In any case, I did your problem manually and found a different result than your program above reports. So here's my implementation with inline comments:

#!/usr/local/bin/python3

from sklearn.neighbors import NearestNeighbors
import numpy as np
import matplotlib.pyplot as plt

class Turbine():

def __init__(self, x, y):
self.initialx = x
self.initialy = y
self.x = x
self.y = y

def rotateBy(self, theta):
newX = self.x*np.cos(theta)-self.y*np.sin(theta)
newY = self.x*np.sin(theta)+self.y*np.cos(theta)
self.x = newX
self.y = newY

def point(self):
return [self.x, self.y]

class Farm():
def __init__(self, turbineList):
self.turbineList = turbineList

def rotateFarmBy(self, theta):
for turbine in self.turbineList:
turbine.rotateBy(theta)

def turbineCoordinates(self):
return np.array([turbine.point() for turbine in self.turbineList])

def turbineCount(self):
return len(self.turbineList)

for theta in [0, np.pi/4., np.pi/3., np.pi/2.]:

# establish the coordinates,
# but first test with a small subset and compare with hand calculations
coordinates = [[0, 0], [0, 10], [0, 20]]
# coordinates = [[0, 0], [10, 10], [20, 20]]
# coordinates = [[0, 0], [0, 10], [0, 20], [10, 0], [10, 10], [10, 20], [20, 0], [20, 10], [20, 20]]

# instantiate the turbines and the container farm
turbines = [Turbine(coord[0], coord[1]) for coord in coordinates]
farm = Farm(turbines)
farm.rotateFarmBy(theta)

# get the N nearest neighbors, where N in this case is the number of turbines in the farm
coordinates = farm.turbineCoordinates()
neighbors = NearestNeighbors(n_neighbors=farm.turbineCount(), algorithm='ball_tree').fit(coordinates)
distances, indices = neighbors.kneighbors(coordinates)

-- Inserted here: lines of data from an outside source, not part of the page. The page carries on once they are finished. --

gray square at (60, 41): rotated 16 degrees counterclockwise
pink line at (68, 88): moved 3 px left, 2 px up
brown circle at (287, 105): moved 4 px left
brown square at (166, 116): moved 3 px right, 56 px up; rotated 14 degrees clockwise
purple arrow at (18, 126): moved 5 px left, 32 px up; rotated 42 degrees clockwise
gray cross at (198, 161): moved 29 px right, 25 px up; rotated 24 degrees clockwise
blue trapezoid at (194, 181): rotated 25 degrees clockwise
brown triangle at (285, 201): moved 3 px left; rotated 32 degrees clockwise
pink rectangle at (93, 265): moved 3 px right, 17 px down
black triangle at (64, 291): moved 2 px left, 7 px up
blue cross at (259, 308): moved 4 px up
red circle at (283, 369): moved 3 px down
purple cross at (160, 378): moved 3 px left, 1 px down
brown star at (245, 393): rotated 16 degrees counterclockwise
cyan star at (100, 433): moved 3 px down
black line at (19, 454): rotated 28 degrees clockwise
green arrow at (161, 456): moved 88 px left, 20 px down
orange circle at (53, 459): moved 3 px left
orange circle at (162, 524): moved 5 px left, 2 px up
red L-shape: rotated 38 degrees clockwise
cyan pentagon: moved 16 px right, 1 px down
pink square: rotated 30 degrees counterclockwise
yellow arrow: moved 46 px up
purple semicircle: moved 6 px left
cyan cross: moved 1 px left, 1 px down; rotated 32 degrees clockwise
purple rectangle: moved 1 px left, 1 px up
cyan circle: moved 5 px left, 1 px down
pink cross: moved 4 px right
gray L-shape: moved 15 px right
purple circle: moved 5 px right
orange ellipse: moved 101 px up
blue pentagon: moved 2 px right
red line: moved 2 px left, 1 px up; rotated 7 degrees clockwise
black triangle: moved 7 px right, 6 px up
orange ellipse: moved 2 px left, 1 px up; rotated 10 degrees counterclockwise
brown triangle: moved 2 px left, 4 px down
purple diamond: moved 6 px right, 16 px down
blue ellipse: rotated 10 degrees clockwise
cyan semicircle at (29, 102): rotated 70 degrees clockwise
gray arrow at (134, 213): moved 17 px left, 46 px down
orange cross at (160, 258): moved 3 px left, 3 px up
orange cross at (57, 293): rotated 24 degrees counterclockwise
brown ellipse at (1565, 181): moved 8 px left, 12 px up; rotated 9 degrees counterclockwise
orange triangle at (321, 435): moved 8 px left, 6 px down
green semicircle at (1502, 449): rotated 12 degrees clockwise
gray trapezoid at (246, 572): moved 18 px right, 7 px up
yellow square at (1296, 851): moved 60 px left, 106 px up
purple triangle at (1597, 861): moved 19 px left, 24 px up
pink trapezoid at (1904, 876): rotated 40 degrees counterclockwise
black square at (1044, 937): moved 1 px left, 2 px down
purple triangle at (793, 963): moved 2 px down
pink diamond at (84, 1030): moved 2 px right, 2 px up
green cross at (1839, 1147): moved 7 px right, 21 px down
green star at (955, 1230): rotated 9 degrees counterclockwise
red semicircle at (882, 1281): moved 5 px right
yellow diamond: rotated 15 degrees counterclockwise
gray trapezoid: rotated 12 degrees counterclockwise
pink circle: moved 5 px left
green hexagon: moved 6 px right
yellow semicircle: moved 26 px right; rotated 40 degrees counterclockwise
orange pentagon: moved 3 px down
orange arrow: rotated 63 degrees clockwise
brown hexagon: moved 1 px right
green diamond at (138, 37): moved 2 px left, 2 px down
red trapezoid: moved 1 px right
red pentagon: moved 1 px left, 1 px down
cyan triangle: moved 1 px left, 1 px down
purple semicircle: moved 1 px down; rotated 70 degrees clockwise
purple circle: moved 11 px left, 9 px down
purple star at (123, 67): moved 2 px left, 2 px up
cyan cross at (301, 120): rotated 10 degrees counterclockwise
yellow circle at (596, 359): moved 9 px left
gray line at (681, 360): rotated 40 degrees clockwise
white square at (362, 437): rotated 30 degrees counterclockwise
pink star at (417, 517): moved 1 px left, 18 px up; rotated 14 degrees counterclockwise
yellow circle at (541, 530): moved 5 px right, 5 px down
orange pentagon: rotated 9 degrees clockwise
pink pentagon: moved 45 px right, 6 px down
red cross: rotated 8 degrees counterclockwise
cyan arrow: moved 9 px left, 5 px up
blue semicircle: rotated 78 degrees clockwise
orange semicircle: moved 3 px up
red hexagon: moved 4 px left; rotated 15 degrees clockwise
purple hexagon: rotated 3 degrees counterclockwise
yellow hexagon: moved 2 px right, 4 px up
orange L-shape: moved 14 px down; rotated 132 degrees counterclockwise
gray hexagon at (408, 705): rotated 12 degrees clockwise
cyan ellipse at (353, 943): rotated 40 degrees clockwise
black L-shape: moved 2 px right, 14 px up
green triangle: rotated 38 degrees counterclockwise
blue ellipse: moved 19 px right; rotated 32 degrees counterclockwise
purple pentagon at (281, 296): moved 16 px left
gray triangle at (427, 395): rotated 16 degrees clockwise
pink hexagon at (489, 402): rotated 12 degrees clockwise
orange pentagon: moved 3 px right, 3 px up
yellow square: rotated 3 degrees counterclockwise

# remove any zero distances so that you dont count each turbine twice
nonzeros = distances[distances > 0]

print("at {0:0.1f} degrees, the average distance is {1:0.3f}".format(theta*180/np.pi, sum(nonzeros)/farm.turbineCount()))

# print(indices)
# print(distances)
# plt.scatter([c[0] for c in coordinates], [c[1] for c in coordinates])
# plt.show()

• Thanks for taking a look at this! What I mean by distance is the shortest distance between an object and any other object, in the direction of interest. In my example, the average spacing in the x and y direction is 10 and the average spacing in the 45 degree direction is sqrt(200). – kilojoules Aug 21 '17 at 22:34

Your "irregular" location setup is intriguing, if a bit vague.

# alternatives

There are several approaches to identifying nearest neighbor, including exhaustively enumerating candidates as in your code, or sorting by X and/or Y to focus on fewer candidates, or sorting by bit-interleaved X+Y to give one kind of quadtree representation. One can also quantize to support hashing.

I'm going to forego such fancy techniques in favor of a simple, visual argument. It relies on the notion of "in expectation" when finding the average.

# proposal

Based on your input data and desired accuracy, pick a pixel grid size, and render your circular objects on the grid.

Cycle through your desired angle settings. Uniformly pick a random location on the grid, or to the left on the Y-axis. Constrain to a conveniently small bounding box in the grid, or bounding interval on the Y-axis, so we are sure to run into objects.

From the uniformly distributed starting point, start drawing a line (a ray) in the desired direction. Note when you enter a rendered object, and when you exit an object. Once an "exit" event happens continue extending the ray until next "enter" event, and record the freespace distance.

At this point, your specification doesn't make it clear to me if you want to keep extending the ray to make additional freespace measurements since the irregular locations leave varying spaces, or if you prefer to end the iteration at this point.

Now iterate: go back to choosing another random starting point, and make additional distance measurements, until you have N of them.

Finally, report the average as sum(distances) / N.